Gene drives might be the transformational answer people are looking for. Researchers are still refining and testing the technology, which was first devised in 2015 (SN: 12/12/15, p. 16). Though other types of genetically altered mosquitoes have been released in Brazil, the United States and elsewhere, those altered genes spread slowly among wild populations (SN Online: 3/9/22). Gene drives could potentially spread to nearly ever member of a species quickly, forever altering the species or wiping it out.

But whether gene drives ever play a role in combating malaria may depend as much on social considerations as on science.

“A technology doesn’t work by technical strength alone. It works because it embeds into a social context,” says Ramya Rajagopalan, a social scientist at the University of California, San Diego. In the past, scientists “developed a technology in the lab, got it all set up and ready to go, and then you go to the stakeholders and say, ‘Hey, we have this great technology, do you want to use it?’ ”

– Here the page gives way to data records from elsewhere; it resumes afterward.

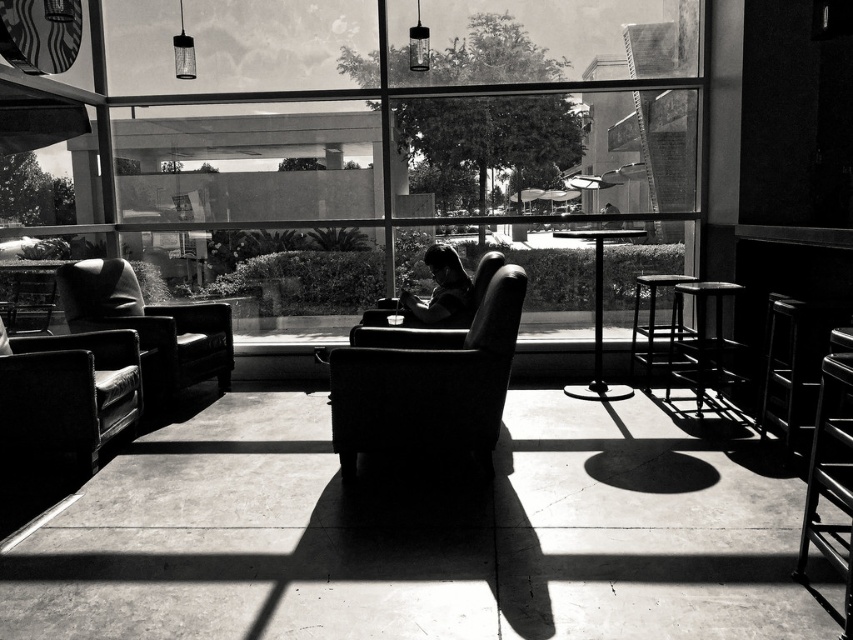
Consider the image. You are standing in the lounge and want to determine which of the two points, point (x=454, y=444) or point (x=448, y=248), is nearer to you. Based on the scene description, which point is closer?

Point (x=454, y=444) is closer to the viewer than point (x=448, y=248).

In the scene shown: You are standing in the lounge and want to place a large potted plant on the metallic black table at center. However, you need to ensure there is enough space between the table and the transparent glass window at center. Can you confirm if there is sufficient space between them?

The transparent glass window at center is to the left of the metallic black table at center, so there is space between them for placing the potted plant.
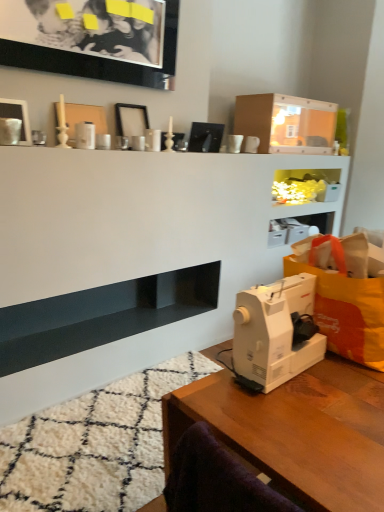
Looking at this image, in order to face orange fabric grocery bag at right, should I rotate leftwards or rightwards?

You should rotate right by 20.301 degrees.

Where is `orange fabric grocery bag at right`? The width and height of the screenshot is (384, 512). orange fabric grocery bag at right is located at coordinates (344, 295).

Where is `black glossy picture frame at upper left, marked as the 3th picture frame in a bottom-to-top arrangement`? This screenshot has width=384, height=512. black glossy picture frame at upper left, marked as the 3th picture frame in a bottom-to-top arrangement is located at coordinates (99, 60).

What do you see at coordinates (131, 120) in the screenshot?
I see `white matte picture frame at upper center, which ranks as the second picture frame in bottom-to-top order` at bounding box center [131, 120].

The width and height of the screenshot is (384, 512). I want to click on white glossy picture frame at upper left, which is counted as the third picture frame, starting from the top, so click(17, 117).

The image size is (384, 512). Describe the element at coordinates (296, 432) in the screenshot. I see `wooden table at lower right` at that location.

In order to face wooden table at lower right, should I rotate leftwards or rightwards?

You should rotate right by 13.479 degrees.

At what (x,y) coordinates should I click in order to perform the action: click on matte cardboard box at upper center. Please return your answer as a coordinate pair (x, y). Image resolution: width=384 pixels, height=512 pixels. Looking at the image, I should click on (286, 123).

From the image's perspective, between wooden table at lower right and translucent plastic cabinet at upper center, which one is located above?

translucent plastic cabinet at upper center, from the image's perspective.

Is wooden table at lower right completely or partially outside of translucent plastic cabinet at upper center?

That's correct, wooden table at lower right is outside of translucent plastic cabinet at upper center.

From a real-world perspective, is wooden table at lower right physically above translucent plastic cabinet at upper center?

No.

Which object is closer to the camera, wooden table at lower right or translucent plastic cabinet at upper center?

wooden table at lower right.

Considering the relative sizes of translucent plastic cabinet at upper center and white plastic sewing machine at lower right in the image provided, is translucent plastic cabinet at upper center taller than white plastic sewing machine at lower right?

Incorrect, the height of translucent plastic cabinet at upper center is not larger of that of white plastic sewing machine at lower right.

Who is smaller, translucent plastic cabinet at upper center or white plastic sewing machine at lower right?

Smaller between the two is white plastic sewing machine at lower right.

Between translucent plastic cabinet at upper center and white plastic sewing machine at lower right, which one appears on the right side from the viewer's perspective?

From the viewer's perspective, translucent plastic cabinet at upper center appears more on the right side.

Locate an element on the screen. This screenshot has width=384, height=512. sewing machine on the left of translucent plastic cabinet at upper center is located at coordinates [x=274, y=332].

Based on the photo, which point is more forward, (262, 335) or (330, 193)?

The point (262, 335) is in front.

Is white plastic sewing machine at lower right not near translucent plastic cabinet at upper center?

Indeed, white plastic sewing machine at lower right is not near translucent plastic cabinet at upper center.

Does white plastic sewing machine at lower right have a smaller size compared to translucent plastic cabinet at upper center?

Correct, white plastic sewing machine at lower right occupies less space than translucent plastic cabinet at upper center.

Is white plastic sewing machine at lower right not inside black glossy picture frame at upper left, marked as the 3th picture frame in a bottom-to-top arrangement?

Yes.

Can you confirm if white plastic sewing machine at lower right is thinner than black glossy picture frame at upper left, marked as the 3th picture frame in a bottom-to-top arrangement?

Incorrect, the width of white plastic sewing machine at lower right is not less than that of black glossy picture frame at upper left, marked as the 3th picture frame in a bottom-to-top arrangement.

Considering the points (278, 285) and (42, 48), which point is in front, point (278, 285) or point (42, 48)?

The point (278, 285) is closer.

Is white plastic sewing machine at lower right facing away from black glossy picture frame at upper left, the first picture frame viewed from the top?

No, white plastic sewing machine at lower right is not facing the opposite direction of black glossy picture frame at upper left, the first picture frame viewed from the top.

Based on their sizes in the image, would you say wooden table at lower right is bigger or smaller than black glossy picture frame at upper left, marked as the 3th picture frame in a bottom-to-top arrangement?

Clearly, wooden table at lower right is larger in size than black glossy picture frame at upper left, marked as the 3th picture frame in a bottom-to-top arrangement.

Is wooden table at lower right at the right side of black glossy picture frame at upper left, the first picture frame viewed from the top?

Correct, you'll find wooden table at lower right to the right of black glossy picture frame at upper left, the first picture frame viewed from the top.

Looking at their sizes, would you say wooden table at lower right is wider or thinner than black glossy picture frame at upper left, marked as the 3th picture frame in a bottom-to-top arrangement?

Considering their sizes, wooden table at lower right looks broader than black glossy picture frame at upper left, marked as the 3th picture frame in a bottom-to-top arrangement.

Is wooden table at lower right with black glossy picture frame at upper left, the first picture frame viewed from the top?

wooden table at lower right is not next to black glossy picture frame at upper left, the first picture frame viewed from the top, and they're not touching.

Who is smaller, translucent plastic cabinet at upper center or white glossy picture frame at upper left, which is counted as the third picture frame, starting from the top?

Smaller between the two is white glossy picture frame at upper left, which is counted as the third picture frame, starting from the top.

If people reject that sort of offer, as has happened with some genetically modified crops, researchers often think, “If [the public] only knew enough about the technology, they’d be more accepting,” Rajagopalan says. But more often the failure comes because the researchers “don’t include community voices from the outset in the design and the implementation.”

Because of the possibility of forever altering ecosystems, the European Union has already said “no” to using gene drives there. But Africa is where a gene drive might one day help defeat malaria. Researchers are hoping to eventually release gene drives on the continent, but must first get public consensus. To that end, scientists are looking for ways to involve members of the public in research, and learn about local priorities and how to talk about the technology.

Rattling the cage
No one is ready to let mosquitoes carrying gene drives out of the lab yet. For now, researchers are doing tests with mosquitoes in captivity to get an idea of whether the technology will work as planned. In the Terni cage trials, scientists used small rooms, setting humidity levels, lighting and other characteristics to mimic some of the conditions the mosquitoes might encounter in the wild.

In cages almost 5 cubic meters big — about the size of a small dressing room — containing hundreds of Anopheles gambiae mosquitoes, scientists added male members of the same species that carried the engineered change to their DNA.

The gene drive used for this experiment is built on the molecular scissors known as CRISPR/Cas9. Male mosquitoes are engineered to carry the gene drive, which consists of instructions for making the DNA-cutting enzyme Cas9 and an RNA that guides the enzyme to the gene to be cut. When an engineered male mates with an unaltered female, Cas9 snips a gene called doublesex inside the fertilized egg. As the egg tries to repair the cut, the gene drive from the father’s doublesex gene is pasted over the copy of the gene inherited from the mother. So the offspring gets two copies of the gene drive, instead of one.

Normally, any particular version of a gene has a 50 percent chance of being passed from parent to offspring. But with the copy-and-paste CRISPR system, gene drive–carrying mosquitoes pass the drive to about 96 percent of male progeny and more than 99 percent of females. With that genetic cheat, the gene drive spreads rapidly through the population.